Ask how many movers they think the move will take, and expect it to be greater if you need your items packed as well. Also, find out how they handle appliances, furniture, and other large items like pianos. Some companies will disassemble your items at your old place and reassemble them at your new place. Make sure they are aware of any stairs, distance to curb, and so on.

Ask for a binding or a binding-not-to-exceed estimate to minimize any extra charges. State laws vary on how these estimates work, so they may have to use one of these, or they may not be allowed to.

On the estimate, make sure they provide a breakdown of the pricing. How much will boxing your goods cost? What about driving time and mileage? It should all be easy to see in the final paperwork.

Comparing Companies

Once you have two to four estimates, it’s time to compare them. Don’t automatically go for the cheapest! It might look like the best deal, but it might not actually be the best deal. This is where the breakdowns and your initial research will help tremendously. A higher-priced company may have a better reputation and more experience. Its quote may include services you need that the cheaper priced estimates do not. You want to go with the one that works best for you.

At this point, there are other steps you might consider taking. Look up each company on MovingScam.Com and Ripoff Report. While most movers should be reputable, scams do exist in the business.

If you are moving to another state, the company should provide you with the U.S. Department of Transportation and Motor Carrier booklet, “Your Rights and Responsibilities When You Move.” Interstate movers are required by federal law to provide this guide, but you can also download it from the Federal Motor Carrier Safety Administration. For intrastate moves, another guide or pamphlet may be provided.

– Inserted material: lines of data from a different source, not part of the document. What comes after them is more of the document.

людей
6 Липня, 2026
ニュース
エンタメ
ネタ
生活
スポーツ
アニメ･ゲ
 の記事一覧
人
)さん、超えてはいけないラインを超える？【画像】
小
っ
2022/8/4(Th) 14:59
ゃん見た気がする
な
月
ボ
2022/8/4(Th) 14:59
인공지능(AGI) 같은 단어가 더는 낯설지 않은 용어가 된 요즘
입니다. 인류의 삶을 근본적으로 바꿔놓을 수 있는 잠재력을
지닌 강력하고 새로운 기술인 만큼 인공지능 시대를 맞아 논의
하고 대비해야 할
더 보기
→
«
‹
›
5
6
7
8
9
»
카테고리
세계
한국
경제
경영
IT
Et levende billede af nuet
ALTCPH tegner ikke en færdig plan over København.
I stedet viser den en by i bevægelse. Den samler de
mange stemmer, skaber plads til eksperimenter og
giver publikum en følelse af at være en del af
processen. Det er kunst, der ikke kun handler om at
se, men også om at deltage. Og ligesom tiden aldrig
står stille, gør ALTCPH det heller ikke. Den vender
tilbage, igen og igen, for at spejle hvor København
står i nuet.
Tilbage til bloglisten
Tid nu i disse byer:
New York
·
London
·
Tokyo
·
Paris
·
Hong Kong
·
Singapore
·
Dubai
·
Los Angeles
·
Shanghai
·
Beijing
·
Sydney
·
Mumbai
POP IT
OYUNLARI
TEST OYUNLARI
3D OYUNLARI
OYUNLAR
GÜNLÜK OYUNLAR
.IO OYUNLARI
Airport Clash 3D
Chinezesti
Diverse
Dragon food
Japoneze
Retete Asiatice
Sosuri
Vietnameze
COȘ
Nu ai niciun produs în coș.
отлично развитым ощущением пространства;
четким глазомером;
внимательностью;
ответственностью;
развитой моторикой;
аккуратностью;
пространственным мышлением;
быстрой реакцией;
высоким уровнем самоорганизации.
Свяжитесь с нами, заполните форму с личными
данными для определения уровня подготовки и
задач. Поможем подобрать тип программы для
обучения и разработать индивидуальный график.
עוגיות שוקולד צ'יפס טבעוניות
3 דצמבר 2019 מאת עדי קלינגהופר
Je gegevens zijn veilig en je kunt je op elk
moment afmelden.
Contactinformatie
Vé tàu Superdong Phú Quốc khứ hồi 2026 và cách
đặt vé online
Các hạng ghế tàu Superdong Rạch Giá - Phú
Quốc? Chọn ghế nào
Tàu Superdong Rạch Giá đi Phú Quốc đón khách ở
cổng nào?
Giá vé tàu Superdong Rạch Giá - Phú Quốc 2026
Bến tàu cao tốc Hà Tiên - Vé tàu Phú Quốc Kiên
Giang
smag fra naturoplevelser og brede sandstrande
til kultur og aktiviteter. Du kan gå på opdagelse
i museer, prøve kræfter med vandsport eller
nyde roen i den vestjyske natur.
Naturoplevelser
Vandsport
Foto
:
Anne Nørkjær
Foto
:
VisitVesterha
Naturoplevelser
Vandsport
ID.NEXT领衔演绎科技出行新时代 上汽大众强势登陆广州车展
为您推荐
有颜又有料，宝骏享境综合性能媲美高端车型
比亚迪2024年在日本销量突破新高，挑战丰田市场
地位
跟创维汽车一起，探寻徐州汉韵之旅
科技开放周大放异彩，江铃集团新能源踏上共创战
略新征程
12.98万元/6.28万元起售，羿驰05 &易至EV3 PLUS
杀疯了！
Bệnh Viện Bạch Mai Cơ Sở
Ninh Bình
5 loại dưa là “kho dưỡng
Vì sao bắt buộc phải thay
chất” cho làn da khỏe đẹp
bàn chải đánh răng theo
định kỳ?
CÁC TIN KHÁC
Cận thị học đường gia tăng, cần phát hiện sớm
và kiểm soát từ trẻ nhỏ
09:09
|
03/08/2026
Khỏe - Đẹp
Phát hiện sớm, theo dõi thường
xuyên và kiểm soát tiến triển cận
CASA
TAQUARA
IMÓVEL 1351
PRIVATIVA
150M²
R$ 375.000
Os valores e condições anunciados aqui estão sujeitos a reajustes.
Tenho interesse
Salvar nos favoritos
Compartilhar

Finally, head to the website for the Federal Motor Carrier Safety Administration. There, you can check the number of drivers the company has, and make sure all their authorizations are in place and up to date. If anything looks suspicious, you can call the FMCSA at (202) 385-2423.

Yes, hiring a moving company itself can be a lot of work, and will definitely cost you extra. However, if you have the money and just want to focus on the rest of your life while a reputable business takes care of your move, it’s worth the effort.